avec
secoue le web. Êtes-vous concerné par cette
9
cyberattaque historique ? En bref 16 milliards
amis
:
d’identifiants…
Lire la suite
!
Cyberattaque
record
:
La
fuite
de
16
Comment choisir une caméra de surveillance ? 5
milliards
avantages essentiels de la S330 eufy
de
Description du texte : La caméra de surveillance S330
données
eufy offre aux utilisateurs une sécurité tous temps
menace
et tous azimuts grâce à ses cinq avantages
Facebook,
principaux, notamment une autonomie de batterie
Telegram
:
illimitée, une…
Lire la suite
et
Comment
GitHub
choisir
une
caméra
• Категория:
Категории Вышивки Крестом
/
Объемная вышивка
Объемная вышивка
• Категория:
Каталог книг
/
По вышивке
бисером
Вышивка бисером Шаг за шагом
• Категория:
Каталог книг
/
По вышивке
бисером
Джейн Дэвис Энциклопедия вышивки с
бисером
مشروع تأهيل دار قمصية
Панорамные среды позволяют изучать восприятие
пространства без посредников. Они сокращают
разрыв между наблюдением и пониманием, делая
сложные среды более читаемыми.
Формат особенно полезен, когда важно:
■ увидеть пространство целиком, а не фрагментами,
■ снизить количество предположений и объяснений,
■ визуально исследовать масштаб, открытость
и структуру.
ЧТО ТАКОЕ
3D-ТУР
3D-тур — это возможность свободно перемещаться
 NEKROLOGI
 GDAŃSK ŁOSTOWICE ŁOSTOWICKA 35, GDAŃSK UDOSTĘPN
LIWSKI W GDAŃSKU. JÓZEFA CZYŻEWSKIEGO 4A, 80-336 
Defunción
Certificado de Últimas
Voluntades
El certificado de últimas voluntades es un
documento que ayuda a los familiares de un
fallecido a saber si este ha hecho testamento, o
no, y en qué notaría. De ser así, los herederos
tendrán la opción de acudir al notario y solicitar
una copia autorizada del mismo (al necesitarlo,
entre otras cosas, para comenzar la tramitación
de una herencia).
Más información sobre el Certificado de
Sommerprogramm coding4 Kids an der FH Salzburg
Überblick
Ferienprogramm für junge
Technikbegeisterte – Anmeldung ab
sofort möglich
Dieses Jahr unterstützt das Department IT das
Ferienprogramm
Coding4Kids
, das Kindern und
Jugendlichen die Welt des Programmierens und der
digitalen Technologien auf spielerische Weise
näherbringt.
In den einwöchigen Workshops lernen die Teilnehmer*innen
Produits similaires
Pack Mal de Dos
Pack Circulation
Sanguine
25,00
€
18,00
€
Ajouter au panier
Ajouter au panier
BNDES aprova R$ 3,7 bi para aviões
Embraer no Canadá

• _INSTRUCTIONS TO FOLLOW_
Write out the lines of the records from the first line up to and including the line containing "и структуру.", reproducing each one unchanged.

• _ANSWER TO THIS EXERCISE_
avec
secoue le web. Êtes-vous concerné par cette
9
cyberattaque historique ? En bref 16 milliards
amis
:
d’identifiants…
Lire la suite
!
Cyberattaque
record
:
La
fuite
de
16
Comment choisir une caméra de surveillance ? 5
milliards
avantages essentiels de la S330 eufy
de
Description du texte : La caméra de surveillance S330
données
eufy offre aux utilisateurs une sécurité tous temps
menace
et tous azimuts grâce à ses cinq avantages
Facebook,
principaux, notamment une autonomie de batterie
Telegram
:
illimitée, une…
Lire la suite
et
Comment
GitHub
choisir
une
caméra
• Категория:
Категории Вышивки Крестом
/
Объемная вышивка
Объемная вышивка
• Категория:
Каталог книг
/
По вышивке
бисером
Вышивка бисером Шаг за шагом
• Категория:
Каталог книг
/
По вышивке
бисером
Джейн Дэвис Энциклопедия вышивки с
бисером
مشروع تأهيل دار قمصية
Панорамные среды позволяют изучать восприятие
пространства без посредников. Они сокращают
разрыв между наблюдением и пониманием, делая
сложные среды более читаемыми.
Формат особенно полезен, когда важно:
■ увидеть пространство целиком, а не фрагментами,
■ снизить количество предположений и объяснений,
■ визуально исследовать масштаб, открытость
и структуру.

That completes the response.